Standing before an unjust judge, the persistent appeal of the widow is a needed reminder that we are not defenseless in the face of injustice. Even when it seems our prayers are unheard, void, hollow; when the answers we desire are not forthcoming, it is only as we continue in prayer that we discover its power. In an unjust world, unceasing prayer is both our fortress and our weaponry.
“May the Lord direct your hearts into the love of God and into the steadfastness of Christ” (2 Thessalonians 3:5).
Faithfulness to anything—marriage, a vocation, a hobby—is driven by love. It is a quality of love determined not by the emotions of the moment but the resolve of the heart, mind, and soul. The world presents many mistresses that compete for our affections, but it is the experience of God’s love that keeps us firm in our devotion to Christ.
“For it is fitting for Him, for whom are all things, and through whom are all things, in bringing man sons to glory, to perfect the author of their salvation through sufferings” (Hebrews 2:10).
Suffering is universal and is best understood as part of the human condition within the brokenness of creation.
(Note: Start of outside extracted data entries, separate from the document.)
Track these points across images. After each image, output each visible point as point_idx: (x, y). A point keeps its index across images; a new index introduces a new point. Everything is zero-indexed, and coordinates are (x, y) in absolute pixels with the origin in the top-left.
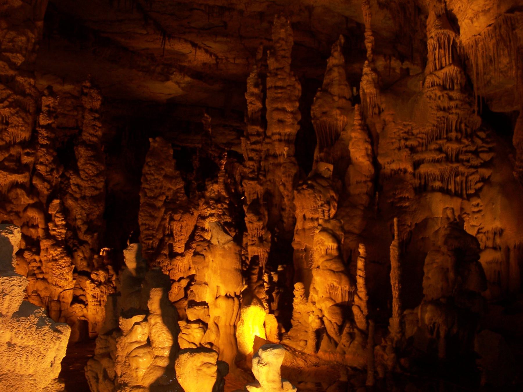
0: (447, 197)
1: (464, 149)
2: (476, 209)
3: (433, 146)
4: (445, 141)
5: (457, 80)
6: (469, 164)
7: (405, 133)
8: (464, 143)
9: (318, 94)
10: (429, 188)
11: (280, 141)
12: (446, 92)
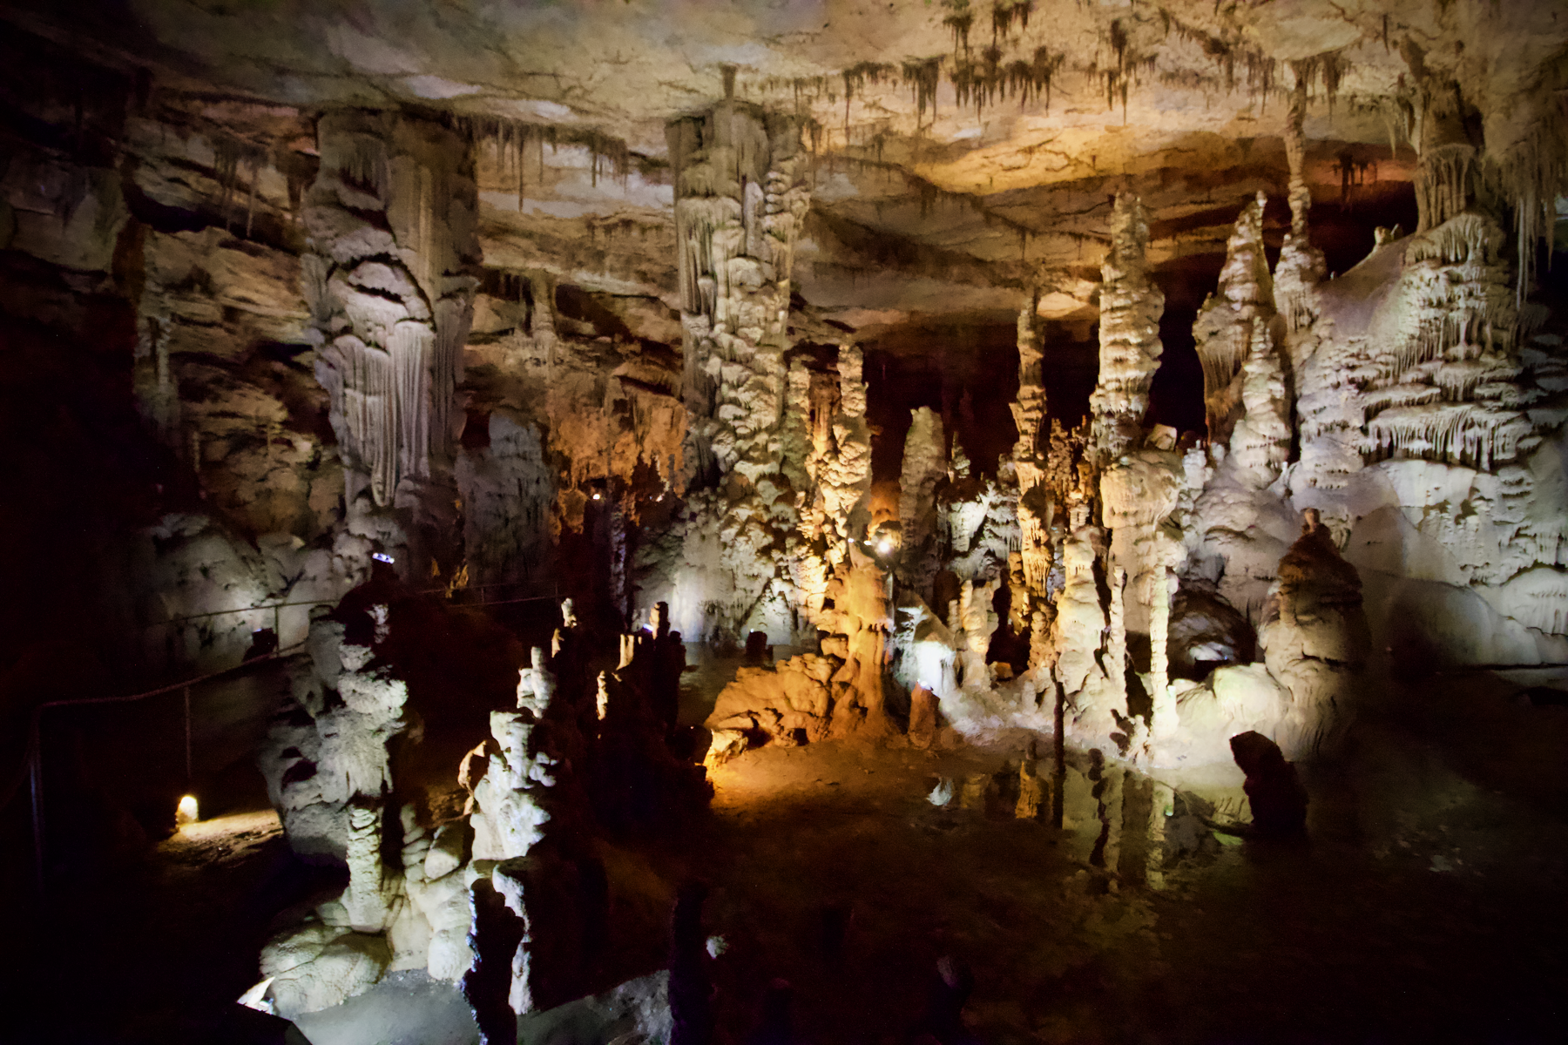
0: (1440, 469)
1: (1486, 376)
2: (1514, 491)
3: (1410, 376)
4: (1439, 364)
5: (1476, 239)
6: (1501, 404)
7: (1352, 355)
8: (1485, 365)
9: (1206, 302)
10: (1398, 453)
11: (1119, 390)
12: (1445, 269)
While some consider suffering incompatible with life and that it’s only when pain is absent that joy and fulfillment can be experienced, the life of Jesus comes to say otherwise; that salvation and life itself is fully known only through suffering. Apart from suffering, the news that Jesus delivers is just that–more news; more information. It’s only when you have known suffering, loss, disappointment, grief, and tragedy that the news of Jesus becomes Good News.
“And my God will supply all your needs according to His riches in glory in Christ Jesus” (Philippians 4:19).
In a culture where so many think they need nothing and that all they have is sufficient, it is the eventual crises of life that awakens them to the insufficiency of what they have. A life spent on the pursuit of everything you want is the quickest path of missing out on the God who knows what you need. Wants and needs are drawn from two different wells.
“you shall not take a wife for my son from the daughters of the Canaanites, among whom I live, but you will go to my country and to my relatives, and take a wife for my son Isaac” (Genesis 24: 3-4).
Whether married or single, each would do well to consider the implications of marriage being communicated by Abraham to his servant regarding an appropriate wife for Isaac. It is a relationship not to be entered into casually because of cultural expectations, but selectively on the basis of shared beliefs, common values, and life mission of glorifying God. He has designed this covenant relationship of marriage to perpetuate the covenant of faith in the forthcoming generations.